With its Email Trust Fabric, the startup plans to give organizations a way to authenticate their email correspondence and apply policy controls over messages being sent and received, Agari said in its official launch announcement on Nov. 30. The company has signed up Google, Yahoo, Microsoft and AOL to use its data to filter out malicious messages. YouSendIt and Facebook are among the 50 customers that are authenticating email through the service.

As part of the trusted fabric, customers could stamp outgoing messages with cryptographic proof of their identity and as well as the recipient's identity. Facebook can set policy controls and automatically block mail that attempts to exploit the domain names the company uses. Customers have to pay a fee for the trusted stamp.

Instead of the email administrator determining what is legitimate and what is not, the sender can proactively take control and say which messages are legitimate, Patrick Peterson, the founder and CEO of Agari, told eWEEK.

The mail hosts and providers, in this case the major Webmail providers, can reject the spoofed messages with malicious attachments or links to phishing sites because they will be missing the trusted stamp, according to Peterson. The four mail providers will be integrating the Agari technology into their email infrastructure to detect and block fake email, such as messages pretending to be sent by Facebook.

The two most widely used mail authentication protocols are the DomainKeys Identified Mail (DKIM) and Sender Policy Framework (SPF). Agari takes the protocols, which currently sign about half of all Internet mail, a step further.

The customer can search Agari's service for all domains and subdomains associated with the brand, and see which ones are being used by scammers to spoof malicious mail. Agari's graphical dashboard will also give customers a clear view of which server names are being used, and whether SPF and DKIM are properly enabled on those servers.

The customers can also set up a policy to say, "Ignore messages coming from this subdomain" and the mail providers like Google, Microsoft, Yahoo and AOL would automatically see and implement policy through the Agari portal to reject mail from that subdomain.

Peterson, a former Cisco executive who came on board through the IronPort acquisition, envisions an end to phishing. Even after a decade, there's been "little progress" toward making email, the most widely used communications medium, secure from phishing attacks, Peterson said.

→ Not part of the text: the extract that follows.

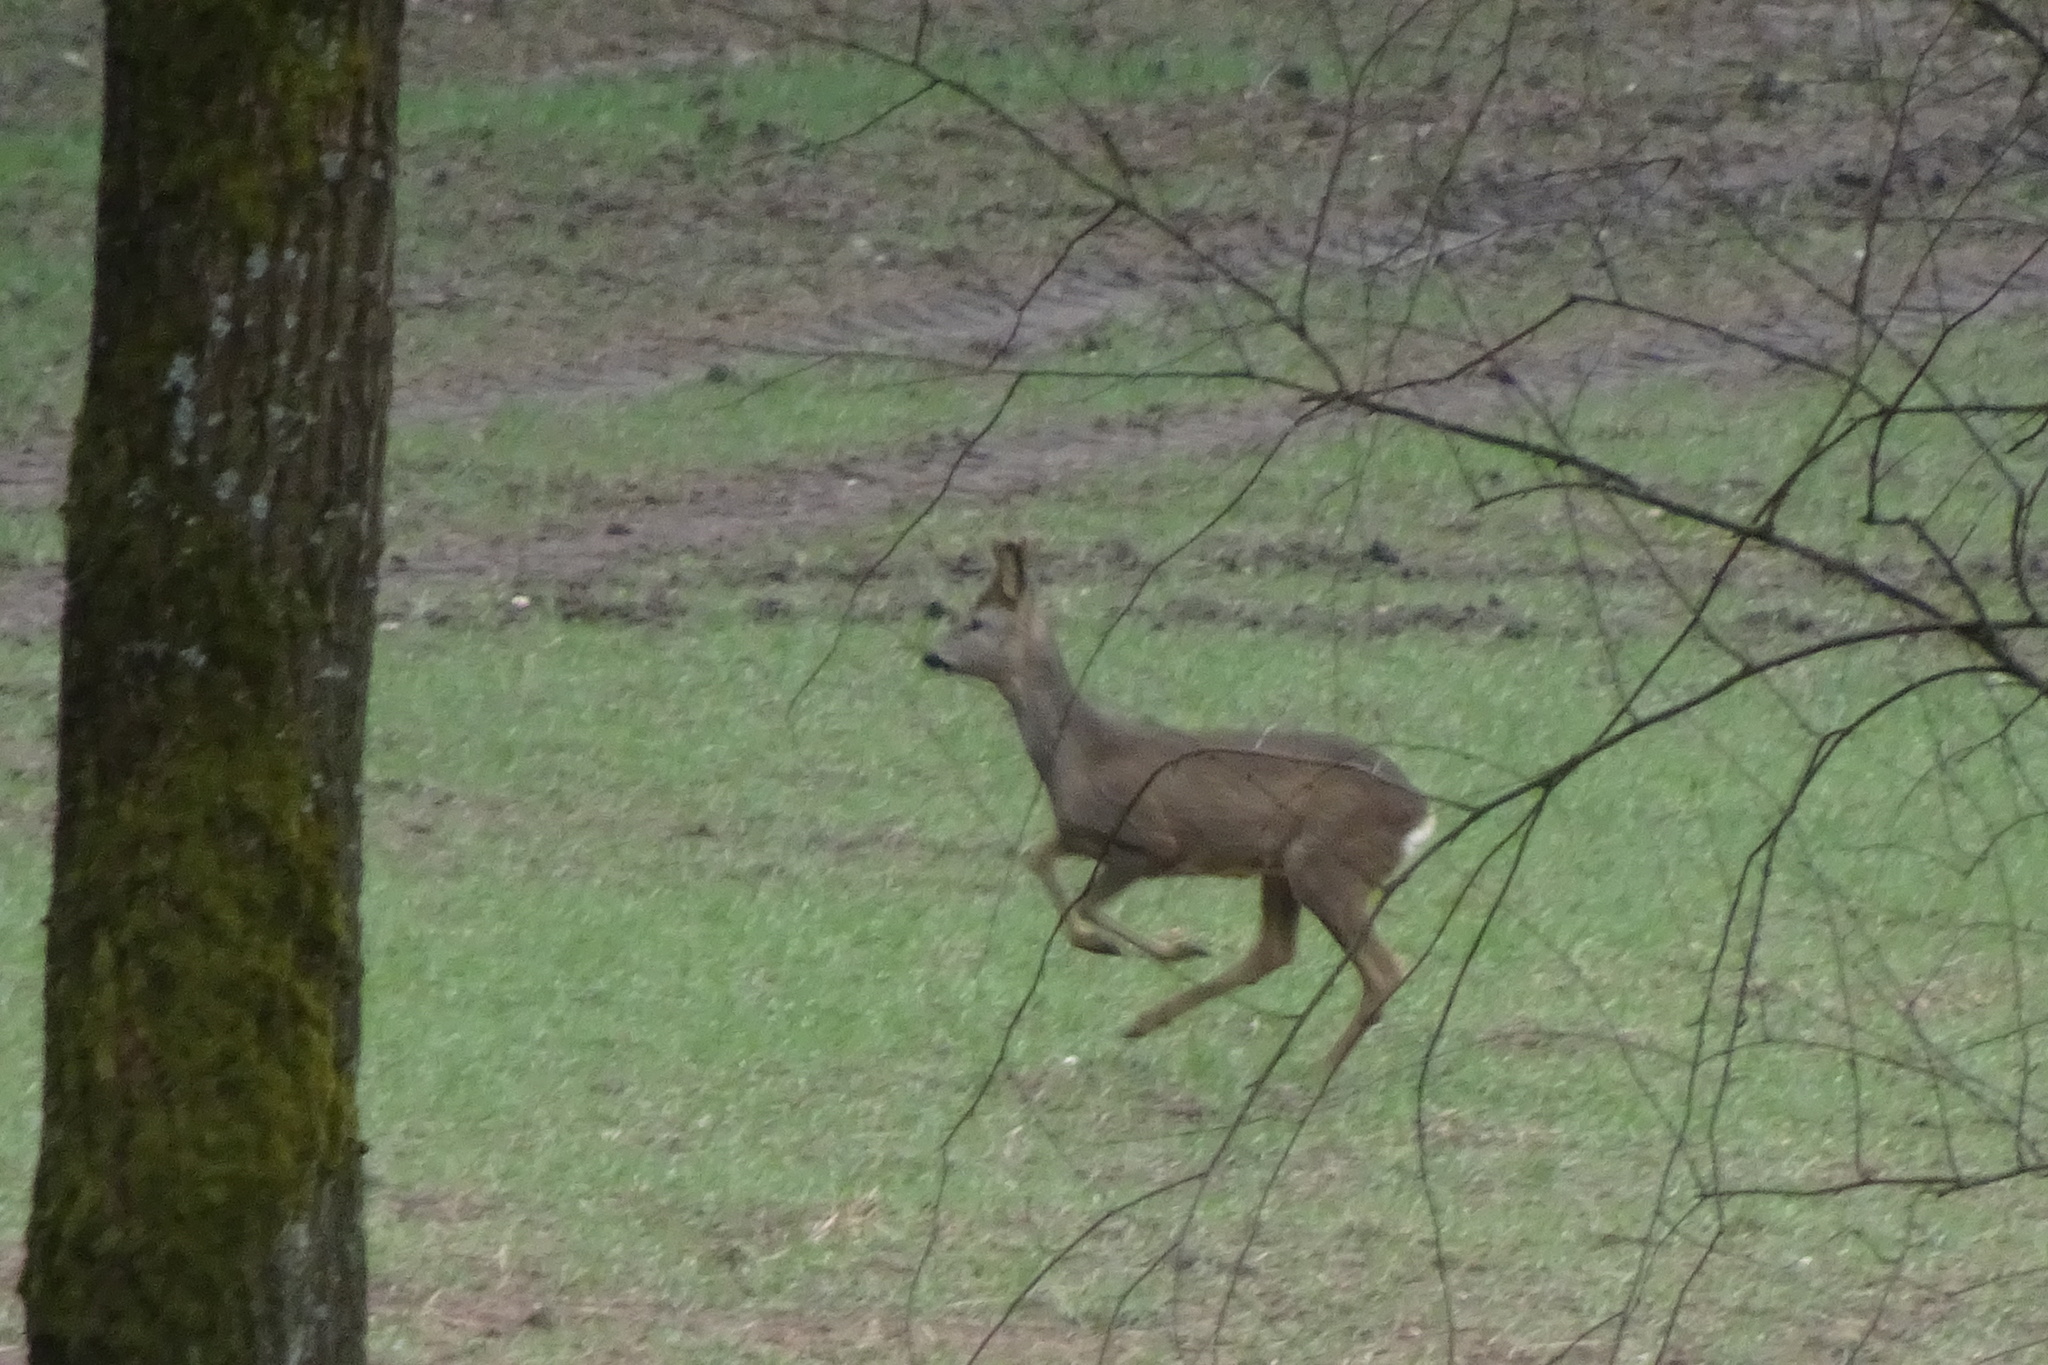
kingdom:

A customer, such as Facebook, can log in to the Agari portal and see all the activity going on using is domain name, Daniel Raskin, vice president of marketing for Agari, told eWEEK. The service gives brand owners a way to perform "ongoing assessment and remediation" and to secure their own servers, Raskin said. If a new spam campaign is detected, the customer can quickly create a policy to ignore those messages, and all companies using Agari's metadata to filter out mail would immediately know.

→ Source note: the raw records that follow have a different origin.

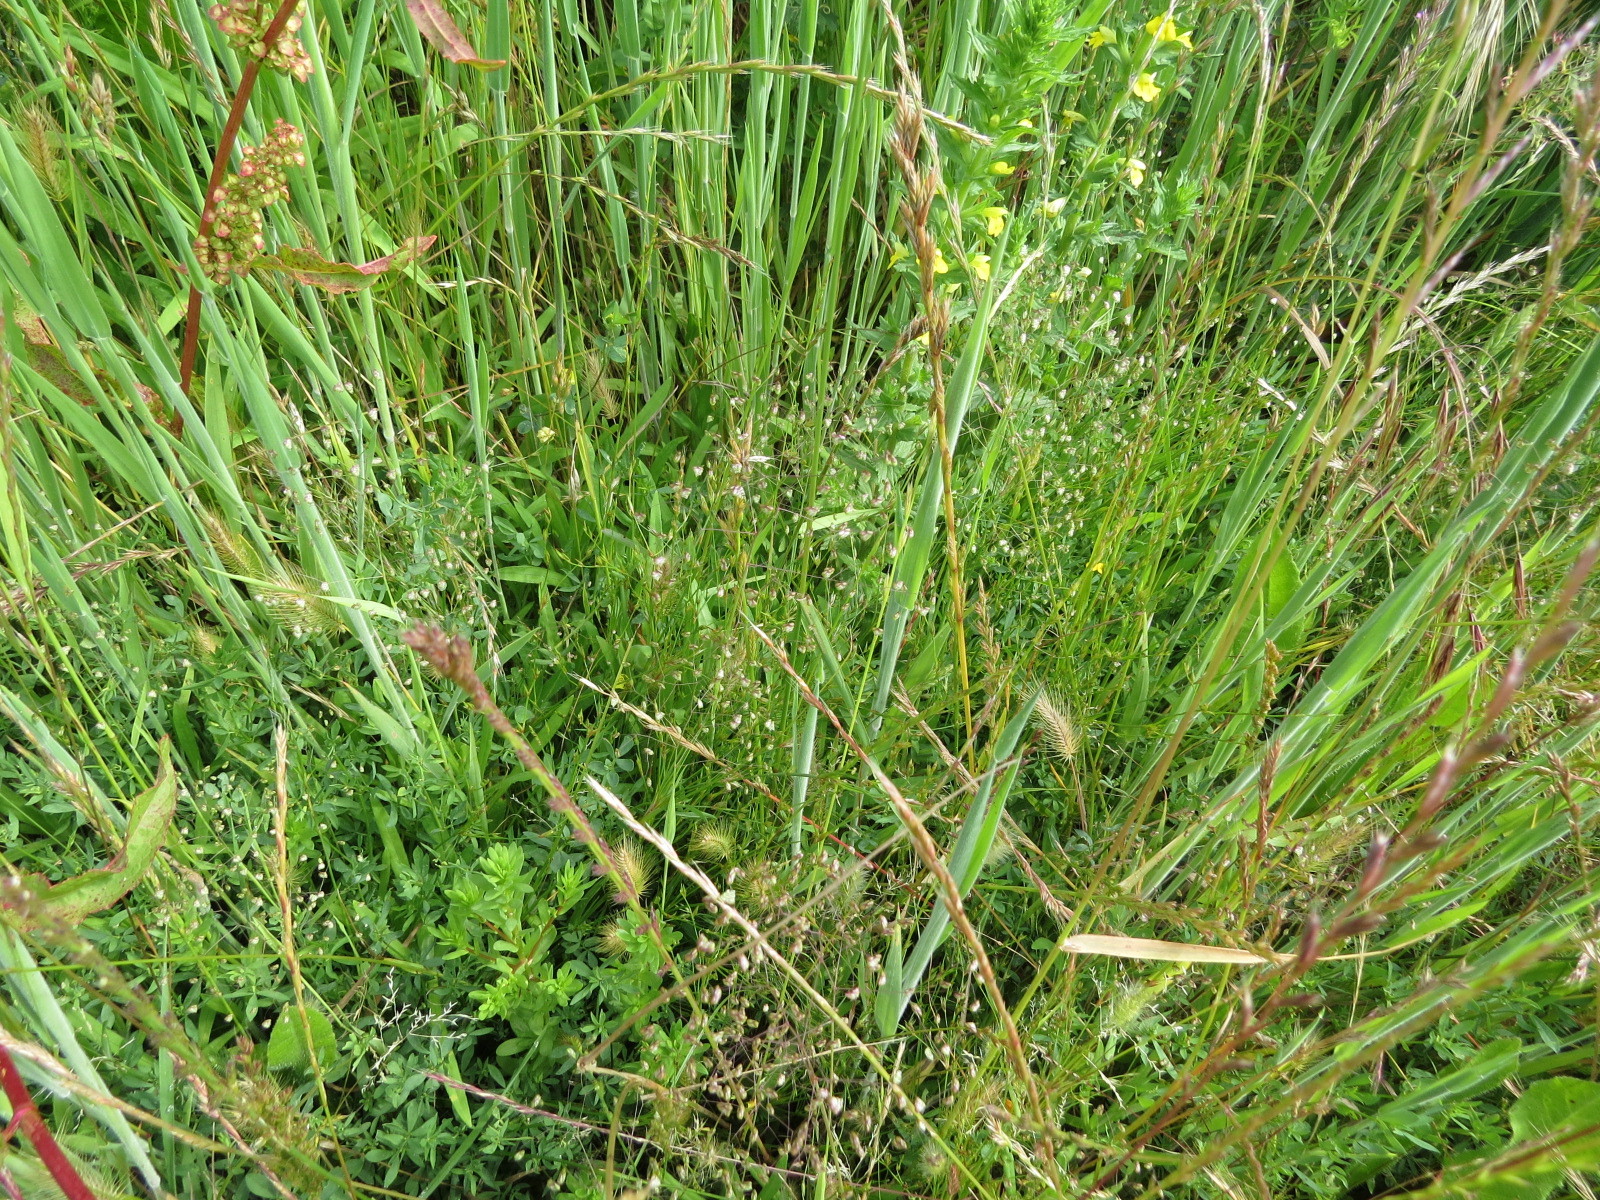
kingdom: Plantae
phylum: Tracheophyta
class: Liliopsida
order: Poales
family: Poaceae
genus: Briza
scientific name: Briza minor
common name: Lesser quaking-grass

Currently, Agari is focused on the four major mail providers to gain access to "a billion" inboxes. However, Peterson said he envisions expanding the fabric to include specific enterprises and smaller mail hosts to eventually sign up "every mail server." Agari will become an intermediary for email communications, similar to how VeriSign sells Secure Sockets Layer (SSL) certificates to indicate to Internet users which Websites are secure, the company said.